見出し画像

『日本誕生』と「なまはげ」的な儀礼。

ぼくが初めて映画館で観た映画はね、たぶん
『ドラえもん のび太の日本誕生』だと思う。
調べてみると平成元年3月公開とのことなので、
昭和57年3月生まれで現在41歳のぼくは、
当時、小学1年生の春休みだったはずだ。

小学1年生のぼくは、ひとりでは行けないので
父とふたりで当時住んでいた街の映画館へとまいりまして、
人生初の映画館にて映画を観たんだけれども。
『のび太の日本誕生』について、映画を
観ておられる方々はわかると思うですが、
めちゃくちゃ、こわい!
悪役の「ギガゾンビ」もこわいし、はたまた、
遮光器土偶型の「ツチダマ」がこわくって、
とくにね、この「ツチダマ」には再生能力があって
割れて壊れたとしても元の形へと戻ってしまう。
その「元の形へと戻る」という描写がさ、
とってもこわかったな。

ぼくはこの今の年齢に成っても、
かなりこわがりではあるのですが、このとき
もう、あまりにもこわすぎて、当時のぼくは
隣りの席で一緒に観ている父に
「こわい‥‥」と伝えて、すると、父が
スクリーンの部屋の外に連れてってくれて、
その外のところで一旦休んでから、
また、席へと戻った記憶がある。

> **課題の内容**
**a.** 原文のうち「調べてみると平成元年3月公開とのことなので、」から「めちゃくちゃ、こわい!」までの部分を、両端の語句も含めて一字一句変えずに書き写してください。
**b.** 原文でかぎかっこ「」に囲まれている語句を、重複を除いてすべて挙げてください。

> **記録データ**
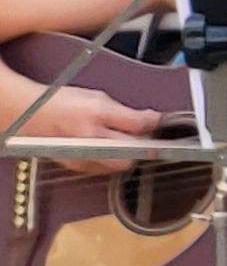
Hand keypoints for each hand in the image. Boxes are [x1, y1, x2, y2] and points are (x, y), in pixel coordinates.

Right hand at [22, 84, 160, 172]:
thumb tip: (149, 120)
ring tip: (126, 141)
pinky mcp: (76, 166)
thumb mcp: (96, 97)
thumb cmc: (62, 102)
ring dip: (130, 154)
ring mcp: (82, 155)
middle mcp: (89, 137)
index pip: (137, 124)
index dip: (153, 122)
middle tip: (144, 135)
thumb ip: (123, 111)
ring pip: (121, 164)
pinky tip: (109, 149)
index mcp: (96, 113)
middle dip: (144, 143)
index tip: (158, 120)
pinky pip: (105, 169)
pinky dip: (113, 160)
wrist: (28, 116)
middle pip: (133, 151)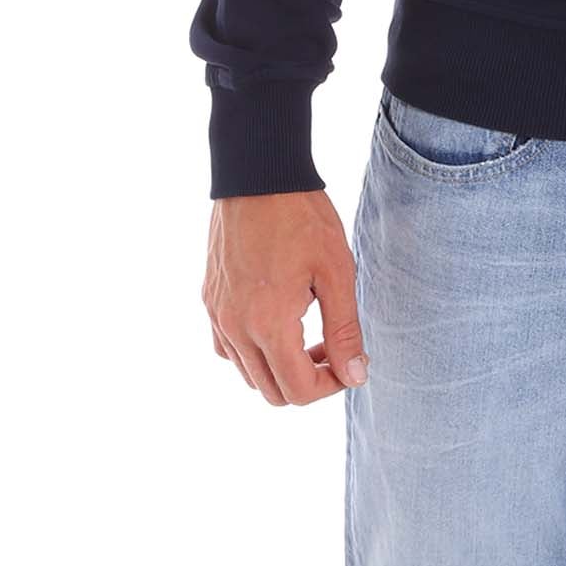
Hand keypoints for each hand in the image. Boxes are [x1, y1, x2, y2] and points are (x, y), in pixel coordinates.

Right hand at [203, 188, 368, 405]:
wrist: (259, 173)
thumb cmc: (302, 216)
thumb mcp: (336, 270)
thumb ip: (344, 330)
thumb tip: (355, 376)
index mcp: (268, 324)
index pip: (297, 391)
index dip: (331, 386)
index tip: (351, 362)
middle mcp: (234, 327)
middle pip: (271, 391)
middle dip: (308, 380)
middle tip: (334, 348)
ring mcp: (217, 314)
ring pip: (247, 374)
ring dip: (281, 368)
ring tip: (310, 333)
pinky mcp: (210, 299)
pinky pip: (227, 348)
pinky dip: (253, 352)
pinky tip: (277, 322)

> **想定される解答**
**a.**
調べてみると平成元年3月公開とのことなので、
昭和57年3月生まれで現在41歳のぼくは、
当時、小学1年生の春休みだったはずだ。

小学1年生のぼくは、ひとりでは行けないので
父とふたりで当時住んでいた街の映画館へとまいりまして、
人生初の映画館にて映画を観たんだけれども。
『のび太の日本誕生』について、映画を
観ておられる方々はわかると思うですが、
めちゃくちゃ、こわい!

**b.**
なまはげ
ギガゾンビ
ツチダマ
元の形へと戻る
こわい‥‥